**Exercise goal:** List each line below that contains the string "UEFA", copying each match in full. Only case-exact matches count.

**Data to examine:**
○ ○ ○

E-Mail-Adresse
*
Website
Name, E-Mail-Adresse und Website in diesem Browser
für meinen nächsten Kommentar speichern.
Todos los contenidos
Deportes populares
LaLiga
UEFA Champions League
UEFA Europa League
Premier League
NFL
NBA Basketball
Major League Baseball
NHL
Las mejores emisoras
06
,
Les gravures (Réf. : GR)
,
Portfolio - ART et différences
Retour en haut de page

○ ○ ○

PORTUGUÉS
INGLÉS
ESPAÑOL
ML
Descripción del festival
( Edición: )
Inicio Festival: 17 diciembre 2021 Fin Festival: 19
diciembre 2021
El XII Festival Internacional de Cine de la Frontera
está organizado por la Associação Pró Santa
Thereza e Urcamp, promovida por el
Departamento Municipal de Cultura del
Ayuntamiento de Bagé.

○ ○ ○

**Solution:**
UEFA Champions League
UEFA Europa League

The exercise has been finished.